TEXTE DE L'EXERCICE:
________
A propos de la majorité élue en 2012, bien sûr on pense aux frondeurs. Sortiront-ils de cet épisode matés ou renforcés ? Mais les Echos remontent plus loin. Souvenez-vous, entre les deux tours de la présidentielle en 2012, les appels à voter Hollande ratissaient très larges

Le président avait été élu avec le soutien des candidats centristes (Bayrou) écolo (Joly) et de la gauche plus radicale (Mélenchon). Que reste-t-il de ce qui aurait pu être une vaste coalition ? Bayrou, Mélenchon, Aubry, Duflot, Montebourg, tous ont basculé dans le camp des détracteurs de François Hollande. Elsa Freyssinet rappelle cette phrase lâchée par le président en janvier 2013. "Montebourg et les Verts, si je devais m'en séparer, je serais tout seul". Et elle ajoute : « Nous y sommes ».

Du côté des centristes, Jean Louis Borloo a bien été approché pour une entrée au gouvernement, selon Paris Match . Il a décliné.

Le prix de la solitude, celui des déchirements aussi.

Ce qui explose en cette rentrée aux portes de l'Elysée, pour Françoise Fressoz sur lemonde.fr , ce sont des bombes à retardement qu'on a laissé trainer à gauche depuis la campagne de 2012 et même bien avant. La politique économique (offre ou demande ?), la querelle européenne (oui ou non au referendum de 2005 ?).
________
DONNÉES FOURNIES:

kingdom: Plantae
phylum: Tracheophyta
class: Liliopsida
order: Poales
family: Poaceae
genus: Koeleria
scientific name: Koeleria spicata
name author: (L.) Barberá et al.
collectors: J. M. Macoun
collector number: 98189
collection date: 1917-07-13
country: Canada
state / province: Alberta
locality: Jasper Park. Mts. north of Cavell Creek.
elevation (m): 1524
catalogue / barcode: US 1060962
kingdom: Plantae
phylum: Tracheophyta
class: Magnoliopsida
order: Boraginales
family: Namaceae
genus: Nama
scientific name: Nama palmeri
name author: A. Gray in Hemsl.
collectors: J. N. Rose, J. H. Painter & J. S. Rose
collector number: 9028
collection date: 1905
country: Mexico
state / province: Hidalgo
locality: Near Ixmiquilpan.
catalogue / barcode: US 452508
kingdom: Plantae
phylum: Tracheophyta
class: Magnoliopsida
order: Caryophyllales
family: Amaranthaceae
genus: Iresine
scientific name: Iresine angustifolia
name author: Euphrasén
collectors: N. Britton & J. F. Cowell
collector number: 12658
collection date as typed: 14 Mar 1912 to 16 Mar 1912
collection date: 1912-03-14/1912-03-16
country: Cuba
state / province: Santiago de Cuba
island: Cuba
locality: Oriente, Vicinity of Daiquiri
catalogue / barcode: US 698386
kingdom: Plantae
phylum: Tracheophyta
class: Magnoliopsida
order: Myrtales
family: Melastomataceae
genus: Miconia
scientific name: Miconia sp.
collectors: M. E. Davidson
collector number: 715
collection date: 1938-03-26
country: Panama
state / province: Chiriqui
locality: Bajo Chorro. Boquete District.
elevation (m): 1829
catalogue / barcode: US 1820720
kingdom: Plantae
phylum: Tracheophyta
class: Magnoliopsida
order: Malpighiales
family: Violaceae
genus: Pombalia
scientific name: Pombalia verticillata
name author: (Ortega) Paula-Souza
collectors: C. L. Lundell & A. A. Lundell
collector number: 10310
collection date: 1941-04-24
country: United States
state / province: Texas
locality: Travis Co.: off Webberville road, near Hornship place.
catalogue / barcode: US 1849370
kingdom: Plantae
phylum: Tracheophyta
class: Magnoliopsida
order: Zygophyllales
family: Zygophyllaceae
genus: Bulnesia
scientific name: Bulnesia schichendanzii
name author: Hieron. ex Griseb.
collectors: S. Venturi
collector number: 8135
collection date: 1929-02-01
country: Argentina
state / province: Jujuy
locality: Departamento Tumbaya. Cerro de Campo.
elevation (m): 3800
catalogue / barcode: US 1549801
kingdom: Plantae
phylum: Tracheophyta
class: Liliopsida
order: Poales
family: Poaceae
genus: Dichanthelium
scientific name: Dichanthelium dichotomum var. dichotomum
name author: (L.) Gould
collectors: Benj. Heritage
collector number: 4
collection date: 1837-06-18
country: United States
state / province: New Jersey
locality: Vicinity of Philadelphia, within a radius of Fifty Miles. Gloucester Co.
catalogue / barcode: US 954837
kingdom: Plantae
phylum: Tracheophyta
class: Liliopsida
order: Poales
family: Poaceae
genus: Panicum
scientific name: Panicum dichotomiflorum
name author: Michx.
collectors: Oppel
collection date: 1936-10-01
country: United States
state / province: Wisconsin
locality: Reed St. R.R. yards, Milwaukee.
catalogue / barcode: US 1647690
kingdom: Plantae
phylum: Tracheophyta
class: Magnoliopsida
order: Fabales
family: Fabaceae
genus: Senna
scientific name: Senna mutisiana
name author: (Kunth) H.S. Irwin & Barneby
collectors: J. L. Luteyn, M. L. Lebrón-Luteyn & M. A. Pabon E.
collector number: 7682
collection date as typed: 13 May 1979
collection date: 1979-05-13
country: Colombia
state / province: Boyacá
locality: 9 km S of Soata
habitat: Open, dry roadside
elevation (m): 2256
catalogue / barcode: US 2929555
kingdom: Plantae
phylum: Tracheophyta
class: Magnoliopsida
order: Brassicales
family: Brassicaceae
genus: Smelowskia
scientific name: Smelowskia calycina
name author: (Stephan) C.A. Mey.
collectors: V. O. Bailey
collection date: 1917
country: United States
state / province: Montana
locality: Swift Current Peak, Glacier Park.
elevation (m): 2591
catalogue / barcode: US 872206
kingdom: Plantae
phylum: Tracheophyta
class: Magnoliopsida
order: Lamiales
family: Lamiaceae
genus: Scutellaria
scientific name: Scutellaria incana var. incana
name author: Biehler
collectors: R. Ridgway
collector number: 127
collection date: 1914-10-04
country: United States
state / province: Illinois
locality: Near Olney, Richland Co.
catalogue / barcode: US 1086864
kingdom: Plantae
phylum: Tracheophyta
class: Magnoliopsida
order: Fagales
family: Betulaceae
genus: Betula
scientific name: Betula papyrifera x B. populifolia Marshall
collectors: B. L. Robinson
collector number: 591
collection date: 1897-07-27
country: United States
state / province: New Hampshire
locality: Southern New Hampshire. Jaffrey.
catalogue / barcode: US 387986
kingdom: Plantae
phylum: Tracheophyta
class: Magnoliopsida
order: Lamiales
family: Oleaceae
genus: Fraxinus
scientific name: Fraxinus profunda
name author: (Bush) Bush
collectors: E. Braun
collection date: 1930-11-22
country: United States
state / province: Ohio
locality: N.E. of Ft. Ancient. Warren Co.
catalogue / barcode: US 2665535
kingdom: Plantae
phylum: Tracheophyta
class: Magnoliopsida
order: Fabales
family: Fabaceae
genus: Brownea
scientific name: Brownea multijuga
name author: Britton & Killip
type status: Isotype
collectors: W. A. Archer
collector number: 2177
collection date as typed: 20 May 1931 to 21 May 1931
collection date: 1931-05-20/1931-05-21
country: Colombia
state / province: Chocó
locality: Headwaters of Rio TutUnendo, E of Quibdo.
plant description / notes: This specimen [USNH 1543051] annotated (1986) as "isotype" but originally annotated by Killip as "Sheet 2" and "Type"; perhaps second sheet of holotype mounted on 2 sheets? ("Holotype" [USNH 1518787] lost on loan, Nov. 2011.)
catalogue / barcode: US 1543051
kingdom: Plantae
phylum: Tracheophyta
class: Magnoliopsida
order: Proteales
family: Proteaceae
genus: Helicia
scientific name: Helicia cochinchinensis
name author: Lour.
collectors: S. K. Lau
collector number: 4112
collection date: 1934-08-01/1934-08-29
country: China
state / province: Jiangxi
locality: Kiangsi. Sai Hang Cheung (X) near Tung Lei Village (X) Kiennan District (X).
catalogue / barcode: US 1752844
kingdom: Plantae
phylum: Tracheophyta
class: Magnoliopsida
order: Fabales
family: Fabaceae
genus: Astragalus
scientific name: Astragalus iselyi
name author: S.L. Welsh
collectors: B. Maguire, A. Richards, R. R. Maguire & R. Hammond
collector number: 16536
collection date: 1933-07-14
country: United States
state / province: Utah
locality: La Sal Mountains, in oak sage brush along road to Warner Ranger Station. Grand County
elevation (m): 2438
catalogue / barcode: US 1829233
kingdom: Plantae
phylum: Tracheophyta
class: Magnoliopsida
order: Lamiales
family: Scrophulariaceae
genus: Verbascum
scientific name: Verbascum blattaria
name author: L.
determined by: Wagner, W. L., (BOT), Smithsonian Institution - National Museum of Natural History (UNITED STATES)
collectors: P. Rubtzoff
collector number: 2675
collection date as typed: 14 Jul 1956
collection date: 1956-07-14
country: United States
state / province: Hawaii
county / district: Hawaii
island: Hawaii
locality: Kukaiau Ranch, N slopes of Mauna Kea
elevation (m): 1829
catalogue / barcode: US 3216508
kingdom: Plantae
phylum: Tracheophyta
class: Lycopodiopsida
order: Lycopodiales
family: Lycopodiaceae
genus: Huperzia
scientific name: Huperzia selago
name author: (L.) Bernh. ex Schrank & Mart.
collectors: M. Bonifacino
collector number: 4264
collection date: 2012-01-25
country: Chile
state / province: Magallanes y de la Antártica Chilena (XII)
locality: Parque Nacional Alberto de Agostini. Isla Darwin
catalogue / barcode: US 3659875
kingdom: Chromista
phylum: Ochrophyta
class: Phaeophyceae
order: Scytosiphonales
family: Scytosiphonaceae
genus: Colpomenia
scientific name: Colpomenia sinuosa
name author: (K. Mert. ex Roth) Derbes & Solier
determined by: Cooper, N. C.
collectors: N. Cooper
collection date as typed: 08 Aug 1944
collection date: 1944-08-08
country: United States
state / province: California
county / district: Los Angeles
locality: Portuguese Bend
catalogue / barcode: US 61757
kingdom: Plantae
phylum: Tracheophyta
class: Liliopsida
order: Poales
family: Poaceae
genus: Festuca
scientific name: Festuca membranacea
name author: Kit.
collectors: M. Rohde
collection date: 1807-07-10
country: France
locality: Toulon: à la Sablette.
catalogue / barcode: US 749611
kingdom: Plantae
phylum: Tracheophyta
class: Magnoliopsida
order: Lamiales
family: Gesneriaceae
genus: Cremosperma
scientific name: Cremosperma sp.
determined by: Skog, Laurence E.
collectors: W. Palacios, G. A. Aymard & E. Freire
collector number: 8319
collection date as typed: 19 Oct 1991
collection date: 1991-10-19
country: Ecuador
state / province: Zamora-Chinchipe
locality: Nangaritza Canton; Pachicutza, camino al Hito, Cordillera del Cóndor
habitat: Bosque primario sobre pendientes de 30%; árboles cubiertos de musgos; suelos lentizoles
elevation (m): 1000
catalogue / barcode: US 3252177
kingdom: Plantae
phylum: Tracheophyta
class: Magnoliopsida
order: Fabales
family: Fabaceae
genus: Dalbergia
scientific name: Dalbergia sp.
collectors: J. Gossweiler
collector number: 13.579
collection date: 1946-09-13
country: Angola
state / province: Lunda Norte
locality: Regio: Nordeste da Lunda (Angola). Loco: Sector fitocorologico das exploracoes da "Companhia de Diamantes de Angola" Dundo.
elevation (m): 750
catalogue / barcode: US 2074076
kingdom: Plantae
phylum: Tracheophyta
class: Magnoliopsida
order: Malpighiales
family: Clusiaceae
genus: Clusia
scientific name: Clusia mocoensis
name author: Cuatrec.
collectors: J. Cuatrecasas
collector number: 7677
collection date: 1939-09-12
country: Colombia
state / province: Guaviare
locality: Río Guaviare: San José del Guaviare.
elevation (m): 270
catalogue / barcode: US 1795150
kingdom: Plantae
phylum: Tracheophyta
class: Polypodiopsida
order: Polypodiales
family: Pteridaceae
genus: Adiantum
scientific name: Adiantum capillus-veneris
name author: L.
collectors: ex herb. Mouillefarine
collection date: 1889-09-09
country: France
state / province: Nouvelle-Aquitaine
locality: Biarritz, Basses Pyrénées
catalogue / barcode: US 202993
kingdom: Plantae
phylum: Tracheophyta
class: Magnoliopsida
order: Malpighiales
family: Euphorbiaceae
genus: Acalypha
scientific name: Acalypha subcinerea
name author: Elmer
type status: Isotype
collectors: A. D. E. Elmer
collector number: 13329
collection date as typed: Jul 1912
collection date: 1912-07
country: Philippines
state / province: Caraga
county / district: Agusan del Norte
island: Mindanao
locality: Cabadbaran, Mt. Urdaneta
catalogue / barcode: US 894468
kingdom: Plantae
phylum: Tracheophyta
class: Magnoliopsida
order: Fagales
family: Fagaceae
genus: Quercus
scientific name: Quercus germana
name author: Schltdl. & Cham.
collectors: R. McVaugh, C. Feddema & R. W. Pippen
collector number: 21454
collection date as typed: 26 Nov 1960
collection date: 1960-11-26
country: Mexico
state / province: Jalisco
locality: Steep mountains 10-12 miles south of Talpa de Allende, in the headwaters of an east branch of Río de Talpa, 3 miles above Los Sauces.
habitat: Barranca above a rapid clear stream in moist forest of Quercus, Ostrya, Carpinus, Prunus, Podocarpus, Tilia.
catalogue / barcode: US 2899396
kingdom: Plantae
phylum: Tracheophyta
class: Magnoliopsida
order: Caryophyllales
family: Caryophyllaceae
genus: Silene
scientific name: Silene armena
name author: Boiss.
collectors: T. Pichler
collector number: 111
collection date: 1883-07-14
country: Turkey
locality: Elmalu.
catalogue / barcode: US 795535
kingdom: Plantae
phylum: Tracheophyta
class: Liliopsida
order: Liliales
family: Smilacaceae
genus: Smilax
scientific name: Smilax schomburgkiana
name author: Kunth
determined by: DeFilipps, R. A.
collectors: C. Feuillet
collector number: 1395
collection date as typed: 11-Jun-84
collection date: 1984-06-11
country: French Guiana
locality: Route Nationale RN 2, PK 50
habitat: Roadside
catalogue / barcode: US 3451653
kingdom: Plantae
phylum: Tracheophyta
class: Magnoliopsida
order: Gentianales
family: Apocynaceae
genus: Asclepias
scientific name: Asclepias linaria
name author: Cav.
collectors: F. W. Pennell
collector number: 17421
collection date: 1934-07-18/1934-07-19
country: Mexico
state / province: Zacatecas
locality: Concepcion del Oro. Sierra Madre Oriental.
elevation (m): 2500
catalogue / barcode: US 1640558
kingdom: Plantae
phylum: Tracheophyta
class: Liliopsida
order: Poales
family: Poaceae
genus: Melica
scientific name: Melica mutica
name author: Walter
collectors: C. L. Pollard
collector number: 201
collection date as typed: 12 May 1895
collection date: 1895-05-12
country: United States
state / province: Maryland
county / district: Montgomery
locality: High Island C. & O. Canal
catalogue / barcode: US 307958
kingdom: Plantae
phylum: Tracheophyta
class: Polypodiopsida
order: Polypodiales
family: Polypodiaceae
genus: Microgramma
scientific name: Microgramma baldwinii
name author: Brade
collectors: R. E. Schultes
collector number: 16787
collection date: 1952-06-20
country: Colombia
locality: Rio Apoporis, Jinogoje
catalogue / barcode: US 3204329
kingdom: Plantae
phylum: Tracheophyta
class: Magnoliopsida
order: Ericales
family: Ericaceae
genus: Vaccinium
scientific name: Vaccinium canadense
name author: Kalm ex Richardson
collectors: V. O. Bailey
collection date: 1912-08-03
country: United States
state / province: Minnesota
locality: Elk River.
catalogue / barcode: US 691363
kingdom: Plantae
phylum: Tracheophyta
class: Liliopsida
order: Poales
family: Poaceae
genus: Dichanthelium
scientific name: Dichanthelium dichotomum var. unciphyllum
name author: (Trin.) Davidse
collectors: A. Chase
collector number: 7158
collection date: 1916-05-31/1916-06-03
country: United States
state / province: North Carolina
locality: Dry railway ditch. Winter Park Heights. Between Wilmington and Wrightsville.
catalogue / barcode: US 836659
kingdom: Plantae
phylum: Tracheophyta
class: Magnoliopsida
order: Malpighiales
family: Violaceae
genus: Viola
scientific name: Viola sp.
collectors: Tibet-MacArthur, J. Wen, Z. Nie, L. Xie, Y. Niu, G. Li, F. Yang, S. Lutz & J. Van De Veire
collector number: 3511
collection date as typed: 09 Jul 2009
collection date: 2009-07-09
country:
________
À FAIRE:
1) Dans le texte de l'exercice, relevez toutes les personnalités dont il est dit qu'elles ont basculé dans le camp des détracteurs de François Hollande.
2) Recopiez tout le passage du texte de l'exercice, depuis "Du côté des" jusqu'à "des déchirements aussi.".

RÉPONSES RÉDIGÉES:
1) Bayrou, Mélenchon, Aubry, Duflot et Montebourg ont basculé dans le camp des détracteurs de François Hollande.

2)
Du côté des centristes, Jean Louis Borloo a bien été approché pour une entrée au gouvernement, selon Paris Match . Il a décliné.

Le prix de la solitude, celui des déchirements aussi.